Anche Hermès ha annunciato un aumento dei prezzi specifico per il mercato statunitense a partire dal 1° maggio. I dirigenti di Hermès hanno sottolineato che il rincaro è pensato esclusivamente per assorbire i costi dei nuovi dazi e non interesserà gli altri mercati. Il mercato americano è cruciale per Hermès, rappresentando quasi il 17% delle sue entrate nei primi mesi del 2025. Sebbene l’azienda abbia riportato risultati solidi nel primo trimestre, la crescita ha subito un rallentamento rispetto al trimestre precedente, complice anche una domanda più debole per orologi e profumi. All’estremo opposto del mercato, anche piattaforme di fast fashion come Shein e Temu stanno adottando misure simili. Entrambe hanno rilasciato comunicazioni sui propri siti USA avvertendo i clienti di imminenti adeguamenti di prezzo, dovuti all’aumento dei costi operativi legati ai dazi.
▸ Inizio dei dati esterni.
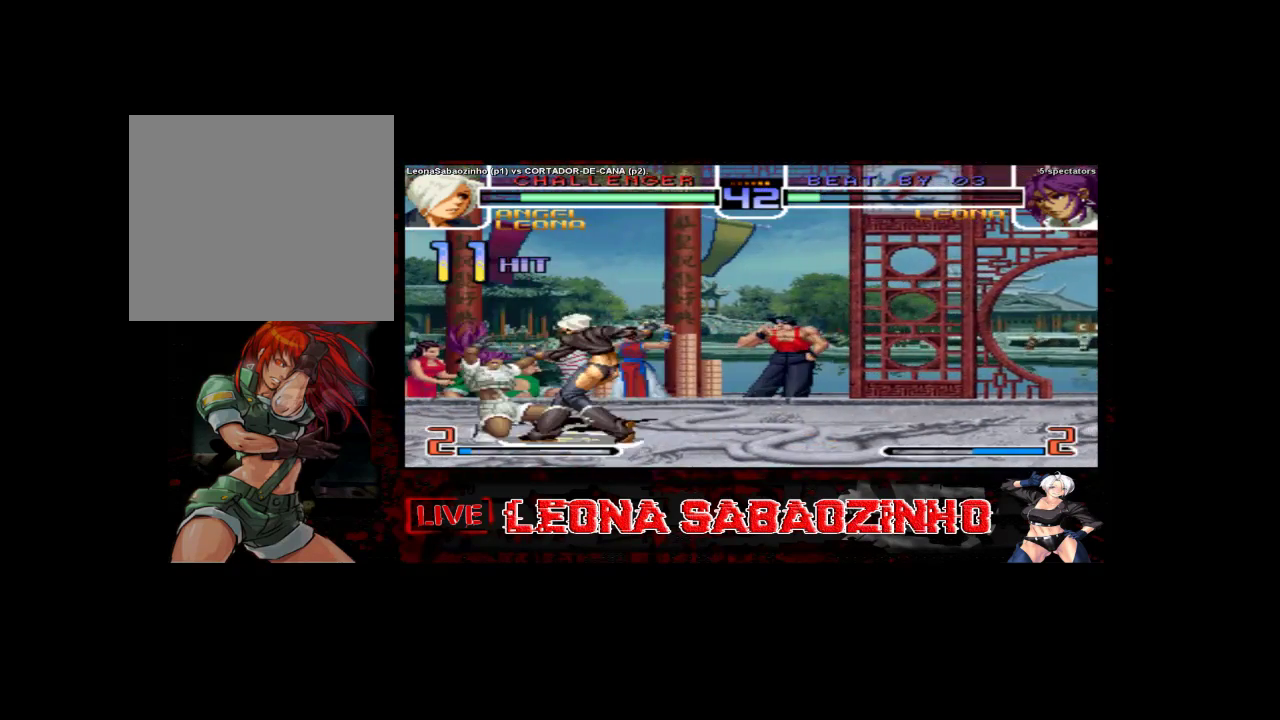
{"dt_ms": 500, "buttons": ["D"], "left_stick": "left", "events": [[117, "left_stick", "left"], [183, "D", "down"], [267, "D", "up"], [383, "D", "down"], [450, "D", "up"], [500, "D", "down"]]}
Temu ha citato dazi fino al 145% sui beni provenienti dalla Cina, mentre Shein ha ribadito il proprio impegno a mantenere la qualità nonostante l’aumento delle spese. Questi cambiamenti evidenziano uno spostamento più ampio nel panorama del retail.
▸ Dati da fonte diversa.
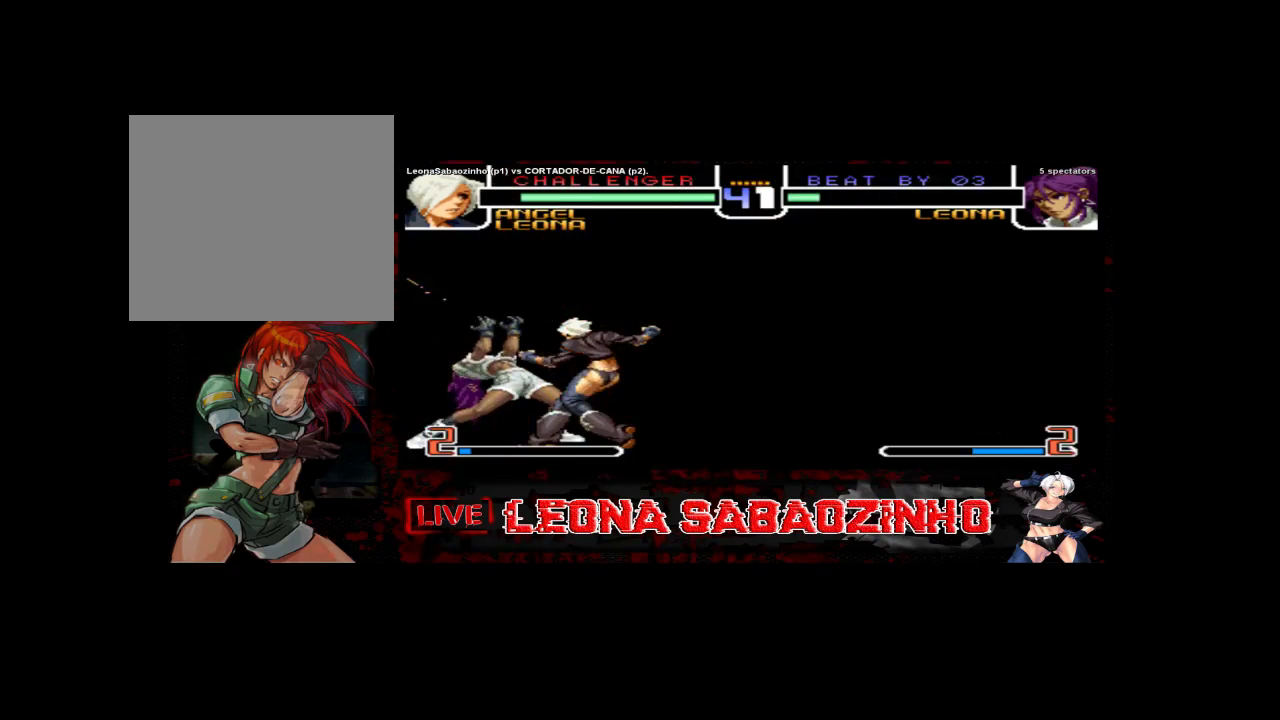
{"dt_ms": 500, "buttons": ["C"], "left_stick": "left", "events": [[100, "D", "up"], [200, "left_stick", "right"], [317, "left_stick", "down"], [400, "left_stick", "left"], [483, "C", "down"]]}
I dazi imposti dall’amministrazione statunitense iniziano a farsi sentire su molte categorie di prodotto – dalle borse di lusso all’abbigliamento low cost, fino all’elettronica e ai beni per la casa. I brand si vedono costretti a ripensare strategie di prezzo, catene di fornitura e modalità di comunicazione con i clienti. Una grandissima parte, tra fast fashion, piccoli brand indie e grandi giganti della moda, puntano sulla trasparenza, informando direttamente i clienti sui costi legati ai dazi. Altri stanno valutando una ristrutturazione dei budget marketing, spostando il focus da campagne di brand awareness a tattiche orientate alla conversione dei clienti più esitanti. Per i brand del lusso, la sfida è ancora più delicata: giustificare i rincari senza allontanare la clientela fedele, mantenendo al contempo la percezione di esclusività e valore. In un contesto commerciale incerto, le aziende del settore moda stanno facendo scelte calcolate. Se queste si riveleranno vincenti, dipenderà non solo dalle politiche economiche, ma anche dalla capacità dei brand di mantenere i clienti fedeli – e disposti a spendere di più.